Aim of the task: Scan the data beneath this task and copy each line that includes "location".

Given records:
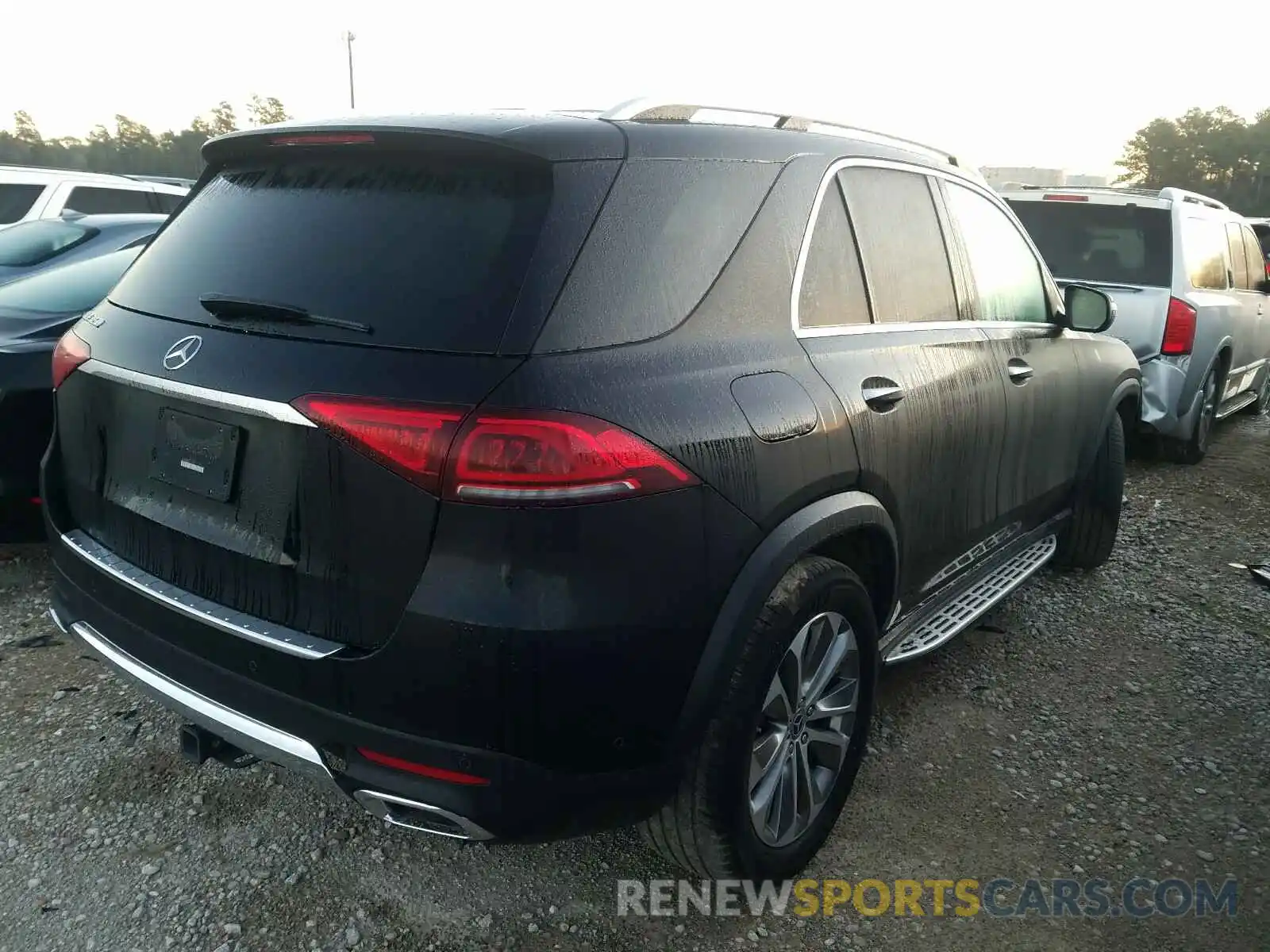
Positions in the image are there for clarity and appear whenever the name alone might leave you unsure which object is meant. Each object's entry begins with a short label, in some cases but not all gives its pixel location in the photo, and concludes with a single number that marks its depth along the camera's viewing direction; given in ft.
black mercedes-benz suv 6.01
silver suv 21.21
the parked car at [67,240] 17.85
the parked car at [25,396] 12.04
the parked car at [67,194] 33.22
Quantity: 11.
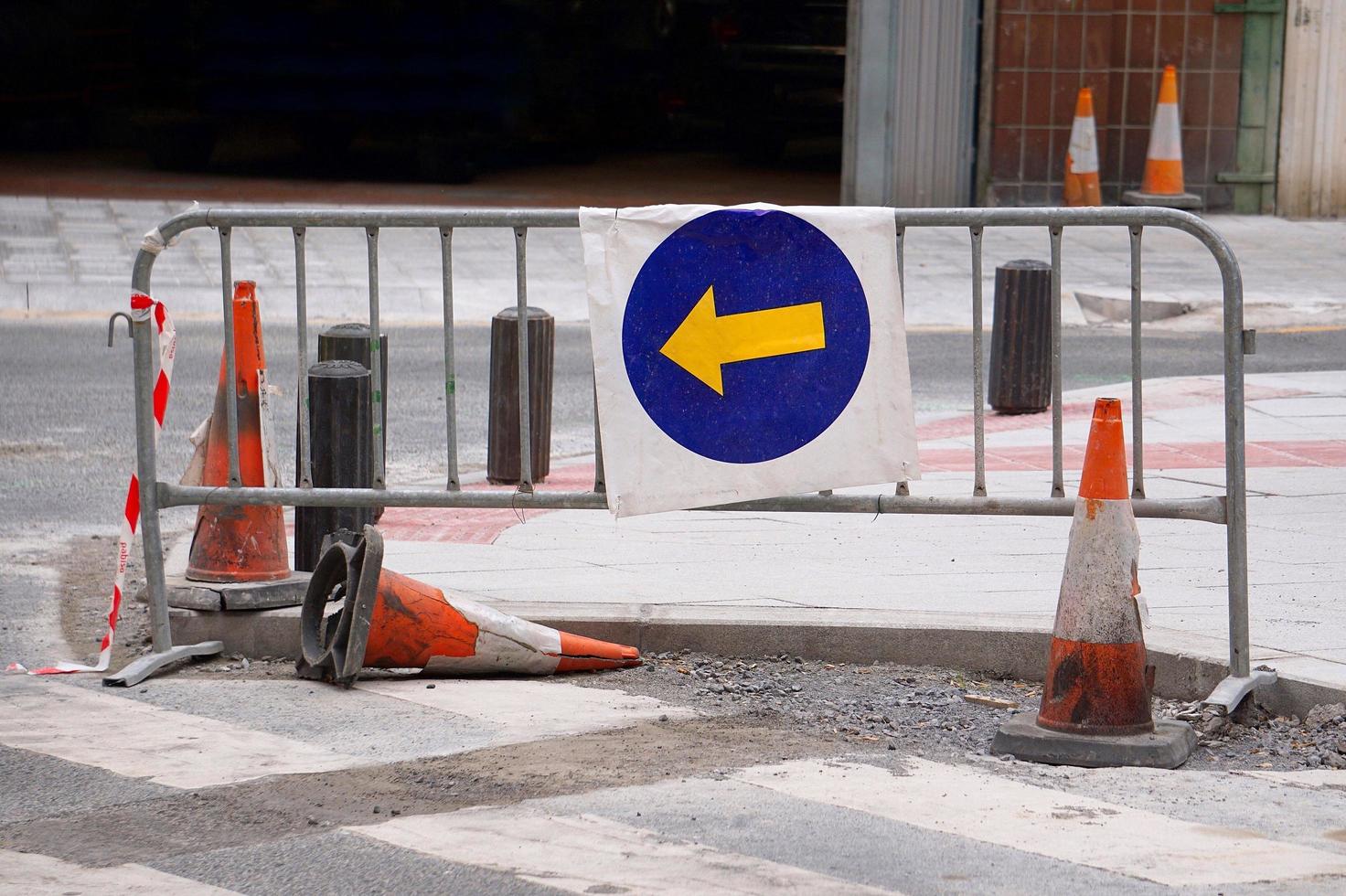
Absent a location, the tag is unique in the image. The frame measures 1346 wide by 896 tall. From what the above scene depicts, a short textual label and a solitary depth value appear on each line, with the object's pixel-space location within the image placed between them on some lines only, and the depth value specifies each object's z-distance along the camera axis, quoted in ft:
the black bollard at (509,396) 54.08
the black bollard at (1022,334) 63.82
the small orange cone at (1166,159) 114.21
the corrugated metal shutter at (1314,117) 118.11
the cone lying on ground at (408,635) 36.58
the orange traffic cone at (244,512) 39.96
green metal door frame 117.70
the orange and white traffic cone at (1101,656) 32.53
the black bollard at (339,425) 41.75
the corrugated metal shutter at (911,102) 118.42
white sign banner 36.45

Response below:
Positions in the image are there for clarity and appear whenever the name alone might leave you unsure which object is meant. Each object's entry begins with a short label, in some cases but not all gives its pixel location in the photo, and concludes with a single number that marks its depth along the camera's viewing direction; given in ft.
Absent a location, the tag is unique in the image. The frame measures 1346 wide by 896 tall. From what the above scene depicts, a short textual label and a solitary depth value appear on each line, with the object's pixel-space location within the image placed between them on some lines only, and the depth value specifies each object's z-distance along the camera axis, quoted in ft:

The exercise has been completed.